Work to be completed:
Set down each of the following entries word for word, keeping every line as it appears.

Provided data:
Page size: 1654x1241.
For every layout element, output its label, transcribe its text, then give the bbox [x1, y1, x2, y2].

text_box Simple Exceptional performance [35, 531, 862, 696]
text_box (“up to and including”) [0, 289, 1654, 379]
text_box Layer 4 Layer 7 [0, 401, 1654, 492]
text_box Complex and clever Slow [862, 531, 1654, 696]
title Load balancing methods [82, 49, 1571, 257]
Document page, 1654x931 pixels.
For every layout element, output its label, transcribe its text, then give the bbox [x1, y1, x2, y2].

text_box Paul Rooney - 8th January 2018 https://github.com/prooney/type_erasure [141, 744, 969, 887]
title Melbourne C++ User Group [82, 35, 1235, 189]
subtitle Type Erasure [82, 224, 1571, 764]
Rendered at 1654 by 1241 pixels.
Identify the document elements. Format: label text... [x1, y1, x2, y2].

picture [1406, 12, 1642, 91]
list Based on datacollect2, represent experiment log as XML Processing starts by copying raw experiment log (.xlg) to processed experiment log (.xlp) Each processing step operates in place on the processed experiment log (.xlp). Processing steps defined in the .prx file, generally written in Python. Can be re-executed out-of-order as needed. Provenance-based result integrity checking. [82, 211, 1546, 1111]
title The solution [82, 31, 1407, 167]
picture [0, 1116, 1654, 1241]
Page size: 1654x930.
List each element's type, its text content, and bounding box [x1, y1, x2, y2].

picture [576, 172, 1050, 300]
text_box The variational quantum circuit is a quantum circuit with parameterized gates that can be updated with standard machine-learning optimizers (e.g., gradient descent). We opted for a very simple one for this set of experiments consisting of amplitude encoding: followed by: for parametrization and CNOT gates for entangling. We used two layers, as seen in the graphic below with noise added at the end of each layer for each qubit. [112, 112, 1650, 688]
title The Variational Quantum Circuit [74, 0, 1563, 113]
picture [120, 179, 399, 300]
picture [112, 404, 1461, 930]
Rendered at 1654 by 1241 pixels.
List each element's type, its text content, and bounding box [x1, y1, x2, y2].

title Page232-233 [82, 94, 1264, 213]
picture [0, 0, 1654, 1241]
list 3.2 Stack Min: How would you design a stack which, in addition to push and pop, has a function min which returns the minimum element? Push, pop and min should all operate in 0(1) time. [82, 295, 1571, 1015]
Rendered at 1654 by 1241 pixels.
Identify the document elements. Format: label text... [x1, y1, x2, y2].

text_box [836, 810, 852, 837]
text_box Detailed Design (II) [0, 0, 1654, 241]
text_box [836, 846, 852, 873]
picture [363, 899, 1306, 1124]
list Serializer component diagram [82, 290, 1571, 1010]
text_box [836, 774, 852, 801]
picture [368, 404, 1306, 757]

Reply:
Page size: 1654x1241.
For every layout element, output its label, transcribe its text, then give the bbox [x1, y1, x2, y2].

text_box Simple Exceptional performance [35, 531, 862, 696]
text_box (“up to and including”) [0, 289, 1654, 379]
text_box Layer 4 Layer 7 [0, 401, 1654, 492]
text_box Complex and clever Slow [862, 531, 1654, 696]
title Load balancing methods [82, 49, 1571, 257]
Document page, 1654x931 pixels.
For every layout element, output its label, transcribe its text, then give the bbox [x1, y1, x2, y2].

text_box Paul Rooney - 8th January 2018 https://github.com/prooney/type_erasure [141, 744, 969, 887]
title Melbourne C++ User Group [82, 35, 1235, 189]
subtitle Type Erasure [82, 224, 1571, 764]
Rendered at 1654 by 1241 pixels.
Identify the document elements. Format: label text... [x1, y1, x2, y2].

picture [1406, 12, 1642, 91]
list Based on datacollect2, represent experiment log as XML Processing starts by copying raw experiment log (.xlg) to processed experiment log (.xlp) Each processing step operates in place on the processed experiment log (.xlp). Processing steps defined in the .prx file, generally written in Python. Can be re-executed out-of-order as needed. Provenance-based result integrity checking. [82, 211, 1546, 1111]
title The solution [82, 31, 1407, 167]
picture [0, 1116, 1654, 1241]
Page size: 1654x930.
List each element's type, its text content, and bounding box [x1, y1, x2, y2].

picture [576, 172, 1050, 300]
text_box The variational quantum circuit is a quantum circuit with parameterized gates that can be updated with standard machine-learning optimizers (e.g., gradient descent). We opted for a very simple one for this set of experiments consisting of amplitude encoding: followed by: for parametrization and CNOT gates for entangling. We used two layers, as seen in the graphic below with noise added at the end of each layer for each qubit. [112, 112, 1650, 688]
title The Variational Quantum Circuit [74, 0, 1563, 113]
picture [120, 179, 399, 300]
picture [112, 404, 1461, 930]
Rendered at 1654 by 1241 pixels.
List each element's type, its text content, and bounding box [x1, y1, x2, y2].

title Page232-233 [82, 94, 1264, 213]
picture [0, 0, 1654, 1241]
list 3.2 Stack Min: How would you design a stack which, in addition to push and pop, has a function min which returns the minimum element? Push, pop and min should all operate in 0(1) time. [82, 295, 1571, 1015]
Rendered at 1654 by 1241 pixels.
Identify the document elements. Format: label text... [x1, y1, x2, y2].

text_box [836, 810, 852, 837]
text_box Detailed Design (II) [0, 0, 1654, 241]
text_box [836, 846, 852, 873]
picture [363, 899, 1306, 1124]
list Serializer component diagram [82, 290, 1571, 1010]
text_box [836, 774, 852, 801]
picture [368, 404, 1306, 757]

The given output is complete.